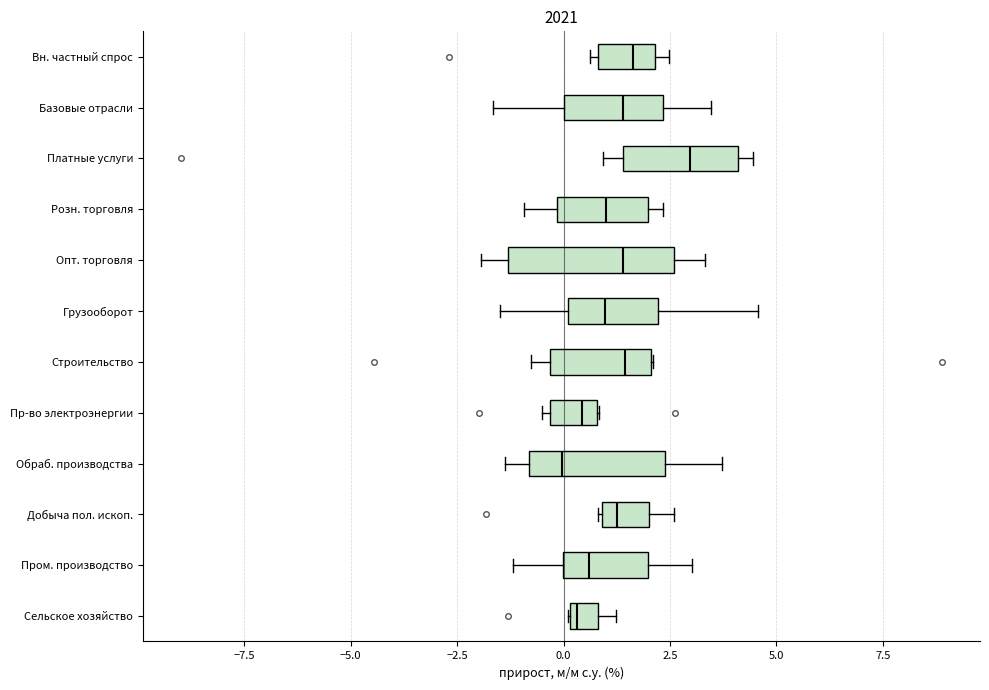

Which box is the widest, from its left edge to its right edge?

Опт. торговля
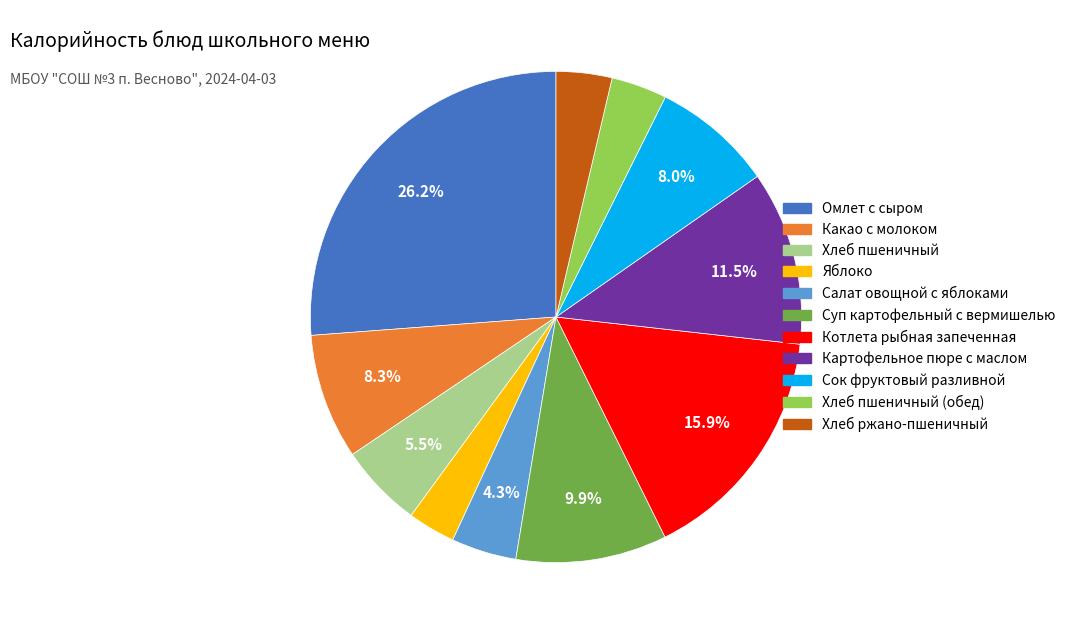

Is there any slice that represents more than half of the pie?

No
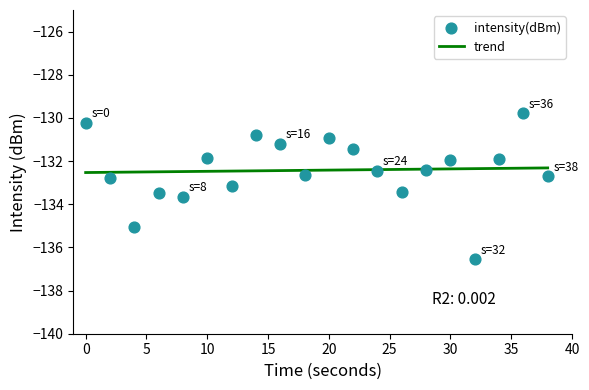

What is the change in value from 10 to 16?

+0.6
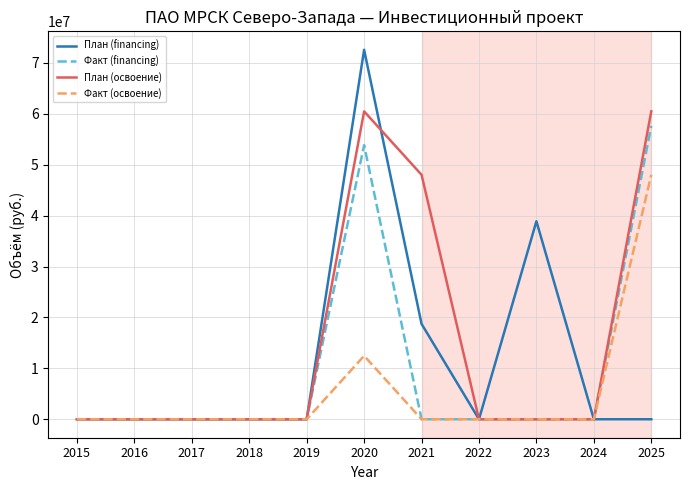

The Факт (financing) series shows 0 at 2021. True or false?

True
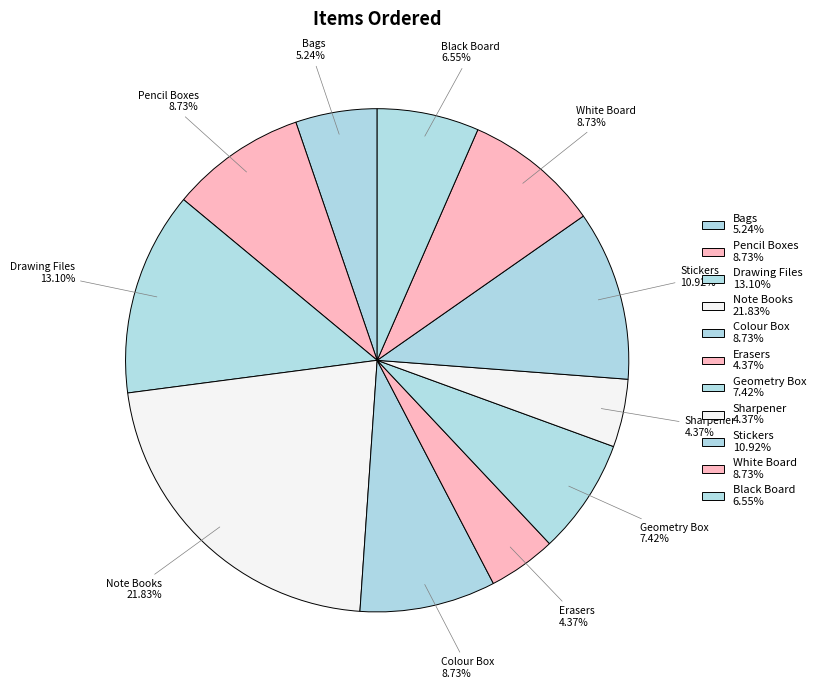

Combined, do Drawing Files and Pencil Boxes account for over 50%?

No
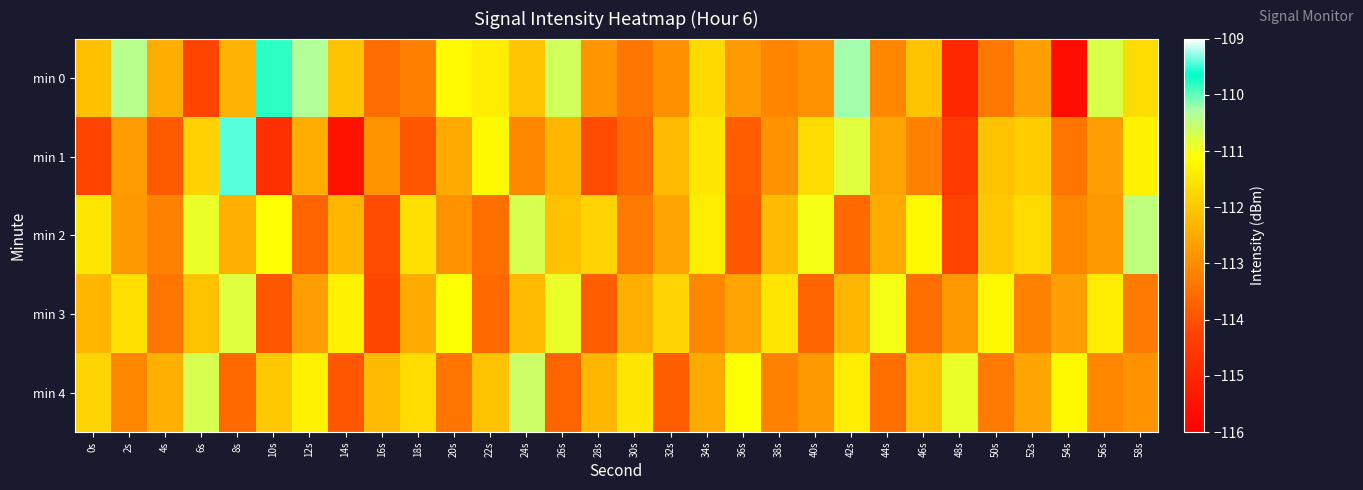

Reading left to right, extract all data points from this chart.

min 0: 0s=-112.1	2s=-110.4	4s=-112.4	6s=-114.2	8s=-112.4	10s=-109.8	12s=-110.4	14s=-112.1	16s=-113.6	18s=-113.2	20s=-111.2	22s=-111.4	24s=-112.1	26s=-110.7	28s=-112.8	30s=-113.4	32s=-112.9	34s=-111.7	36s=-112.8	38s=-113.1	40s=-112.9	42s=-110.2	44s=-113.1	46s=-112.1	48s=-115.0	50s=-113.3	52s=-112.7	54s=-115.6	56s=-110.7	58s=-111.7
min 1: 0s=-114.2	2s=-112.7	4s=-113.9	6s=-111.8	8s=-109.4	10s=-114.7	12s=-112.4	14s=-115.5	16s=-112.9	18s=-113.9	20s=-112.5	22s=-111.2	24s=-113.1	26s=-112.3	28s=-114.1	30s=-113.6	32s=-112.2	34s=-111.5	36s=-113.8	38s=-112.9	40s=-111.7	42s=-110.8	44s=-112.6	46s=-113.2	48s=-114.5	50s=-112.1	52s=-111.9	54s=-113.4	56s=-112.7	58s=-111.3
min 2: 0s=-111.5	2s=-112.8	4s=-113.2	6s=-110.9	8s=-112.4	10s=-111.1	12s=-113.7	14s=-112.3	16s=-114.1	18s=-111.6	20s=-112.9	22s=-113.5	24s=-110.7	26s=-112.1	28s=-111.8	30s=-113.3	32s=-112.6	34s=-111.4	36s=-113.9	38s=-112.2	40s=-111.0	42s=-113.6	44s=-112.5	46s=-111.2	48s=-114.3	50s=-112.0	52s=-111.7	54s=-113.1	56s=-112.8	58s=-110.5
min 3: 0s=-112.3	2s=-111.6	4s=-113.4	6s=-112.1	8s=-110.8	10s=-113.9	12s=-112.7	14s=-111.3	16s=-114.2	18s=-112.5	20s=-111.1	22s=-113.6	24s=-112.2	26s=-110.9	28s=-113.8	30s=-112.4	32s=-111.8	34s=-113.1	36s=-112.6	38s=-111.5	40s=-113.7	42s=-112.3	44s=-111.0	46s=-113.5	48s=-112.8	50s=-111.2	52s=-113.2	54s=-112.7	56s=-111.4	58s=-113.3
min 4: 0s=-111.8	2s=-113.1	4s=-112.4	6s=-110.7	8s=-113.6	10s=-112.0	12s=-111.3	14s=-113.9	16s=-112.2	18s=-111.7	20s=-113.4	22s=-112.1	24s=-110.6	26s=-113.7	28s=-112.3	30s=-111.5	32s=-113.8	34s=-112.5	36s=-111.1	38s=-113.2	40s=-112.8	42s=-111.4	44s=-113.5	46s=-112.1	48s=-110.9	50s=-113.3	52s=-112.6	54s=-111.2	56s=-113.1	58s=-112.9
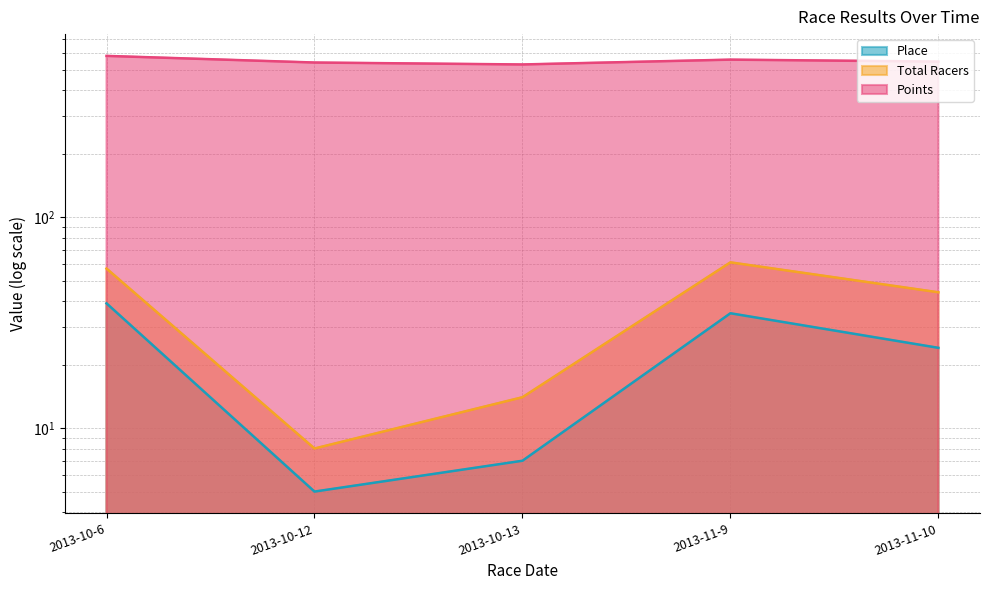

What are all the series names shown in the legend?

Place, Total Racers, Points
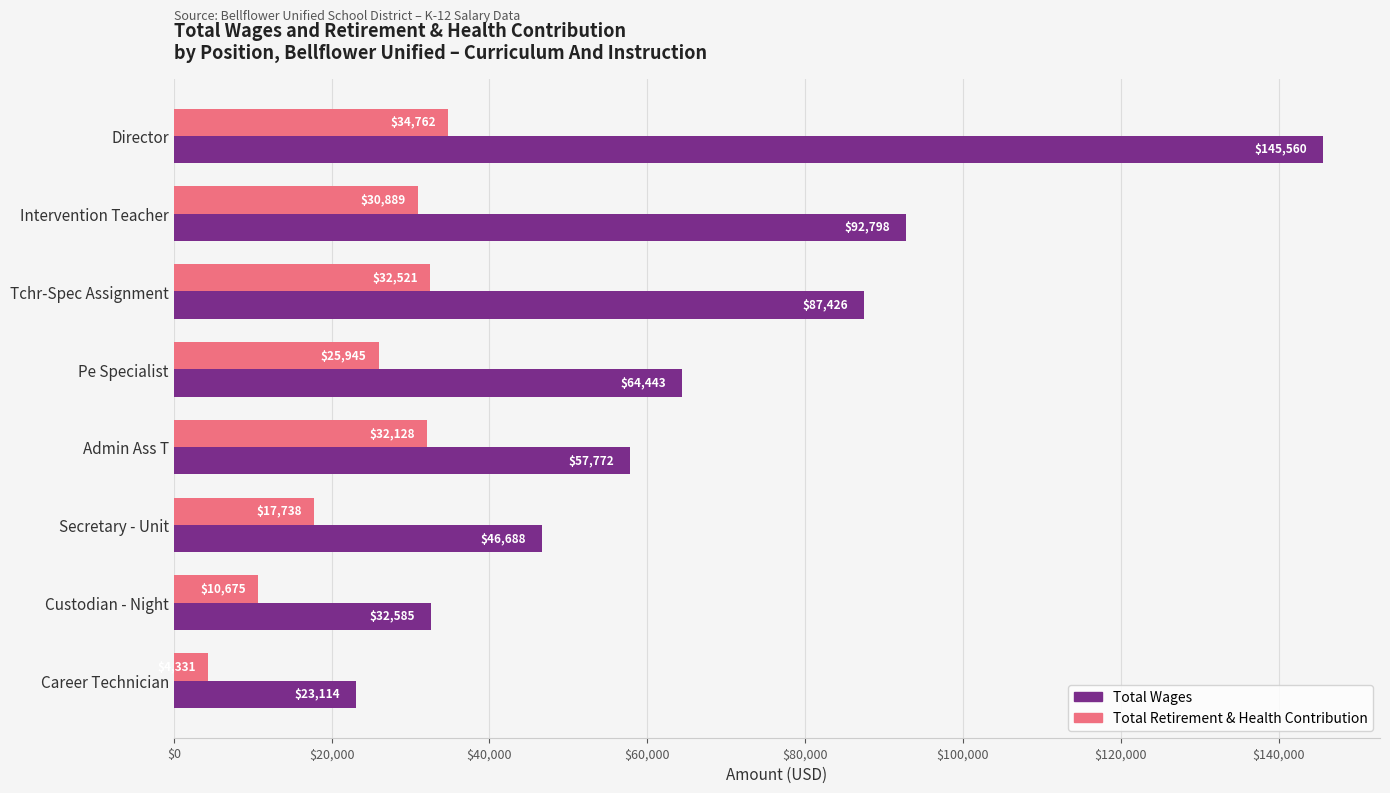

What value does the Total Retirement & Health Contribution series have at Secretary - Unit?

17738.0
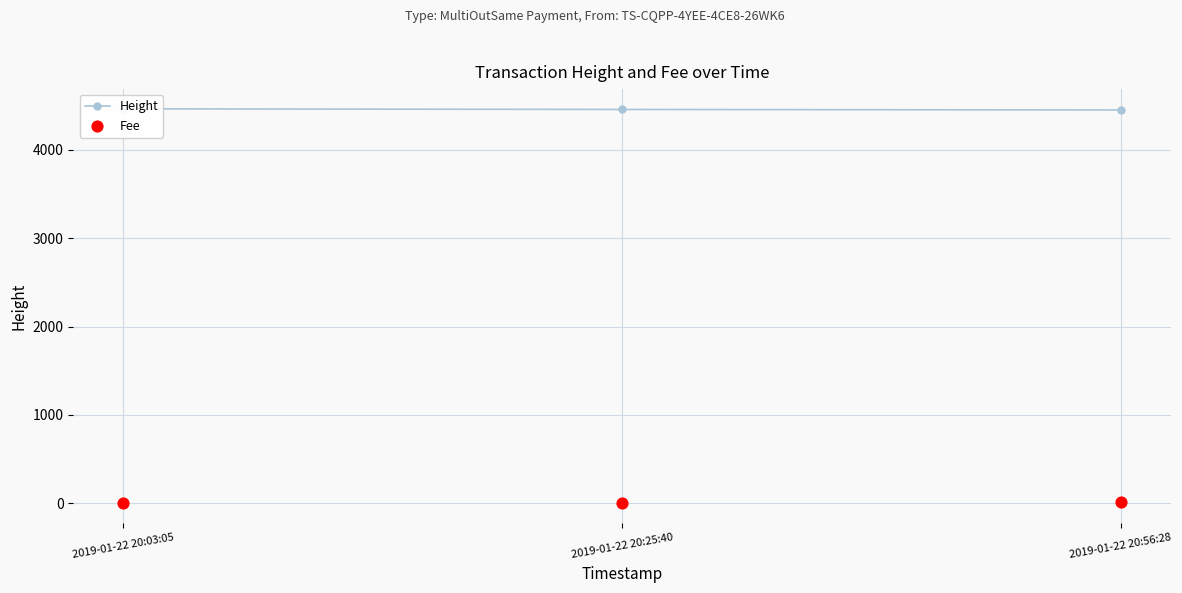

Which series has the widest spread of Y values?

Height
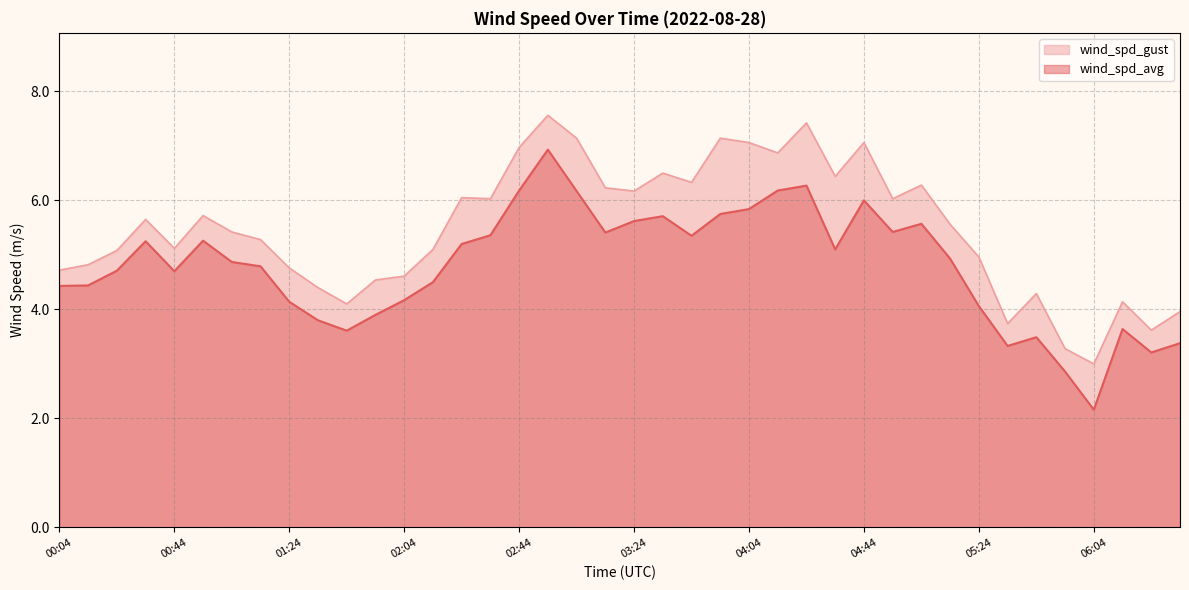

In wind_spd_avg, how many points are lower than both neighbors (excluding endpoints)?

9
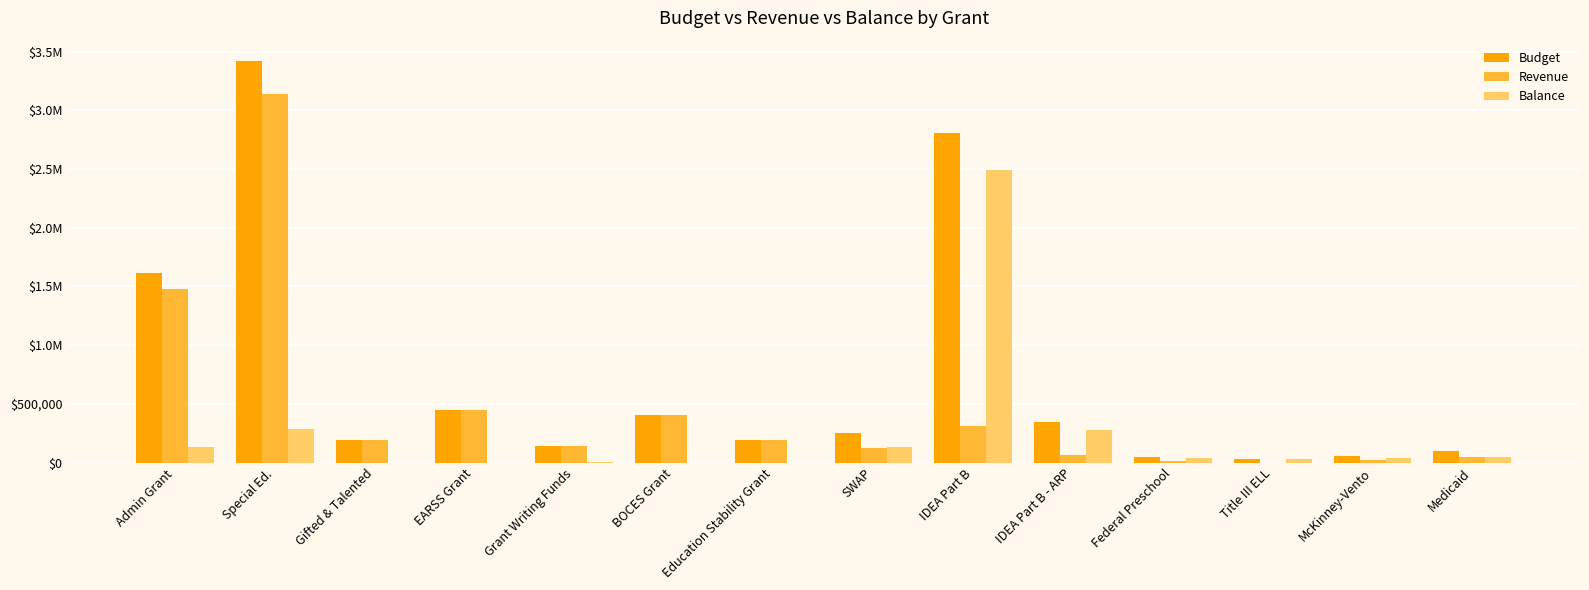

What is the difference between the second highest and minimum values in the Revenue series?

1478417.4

——

Rewrite all the records above, substituting "data series" for every occurrence of "series" and leaving everything else unchanged. Leave the pictures out of your output.

Which box is the widest, from its left edge to its right edge?

Опт. торговля

Is there any slice that represents more than half of the pie?

No

What is the change in value from 10 to 16?

+0.6

The Факт (financing) data series shows 0 at 2021. True or false?

True

Combined, do Drawing Files and Pencil Boxes account for over 50%?

No

Reading left to right, extract all data points from this chart.

min 0: 0s=-112.1	2s=-110.4	4s=-112.4	6s=-114.2	8s=-112.4	10s=-109.8	12s=-110.4	14s=-112.1	16s=-113.6	18s=-113.2	20s=-111.2	22s=-111.4	24s=-112.1	26s=-110.7	28s=-112.8	30s=-113.4	32s=-112.9	34s=-111.7	36s=-112.8	38s=-113.1	40s=-112.9	42s=-110.2	44s=-113.1	46s=-112.1	48s=-115.0	50s=-113.3	52s=-112.7	54s=-115.6	56s=-110.7	58s=-111.7
min 1: 0s=-114.2	2s=-112.7	4s=-113.9	6s=-111.8	8s=-109.4	10s=-114.7	12s=-112.4	14s=-115.5	16s=-112.9	18s=-113.9	20s=-112.5	22s=-111.2	24s=-113.1	26s=-112.3	28s=-114.1	30s=-113.6	32s=-112.2	34s=-111.5	36s=-113.8	38s=-112.9	40s=-111.7	42s=-110.8	44s=-112.6	46s=-113.2	48s=-114.5	50s=-112.1	52s=-111.9	54s=-113.4	56s=-112.7	58s=-111.3
min 2: 0s=-111.5	2s=-112.8	4s=-113.2	6s=-110.9	8s=-112.4	10s=-111.1	12s=-113.7	14s=-112.3	16s=-114.1	18s=-111.6	20s=-112.9	22s=-113.5	24s=-110.7	26s=-112.1	28s=-111.8	30s=-113.3	32s=-112.6	34s=-111.4	36s=-113.9	38s=-112.2	40s=-111.0	42s=-113.6	44s=-112.5	46s=-111.2	48s=-114.3	50s=-112.0	52s=-111.7	54s=-113.1	56s=-112.8	58s=-110.5
min 3: 0s=-112.3	2s=-111.6	4s=-113.4	6s=-112.1	8s=-110.8	10s=-113.9	12s=-112.7	14s=-111.3	16s=-114.2	18s=-112.5	20s=-111.1	22s=-113.6	24s=-112.2	26s=-110.9	28s=-113.8	30s=-112.4	32s=-111.8	34s=-113.1	36s=-112.6	38s=-111.5	40s=-113.7	42s=-112.3	44s=-111.0	46s=-113.5	48s=-112.8	50s=-111.2	52s=-113.2	54s=-112.7	56s=-111.4	58s=-113.3
min 4: 0s=-111.8	2s=-113.1	4s=-112.4	6s=-110.7	8s=-113.6	10s=-112.0	12s=-111.3	14s=-113.9	16s=-112.2	18s=-111.7	20s=-113.4	22s=-112.1	24s=-110.6	26s=-113.7	28s=-112.3	30s=-111.5	32s=-113.8	34s=-112.5	36s=-111.1	38s=-113.2	40s=-112.8	42s=-111.4	44s=-113.5	46s=-112.1	48s=-110.9	50s=-113.3	52s=-112.6	54s=-111.2	56s=-113.1	58s=-112.9

What are all the data series names shown in the legend?

Place, Total Racers, Points

What value does the Total Retirement & Health Contribution data series have at Secretary - Unit?

17738.0

Which data series has the widest spread of Y values?

Height

In wind_spd_avg, how many points are lower than both neighbors (excluding endpoints)?

9

What is the difference between the second highest and minimum values in the Revenue data series?

1478417.4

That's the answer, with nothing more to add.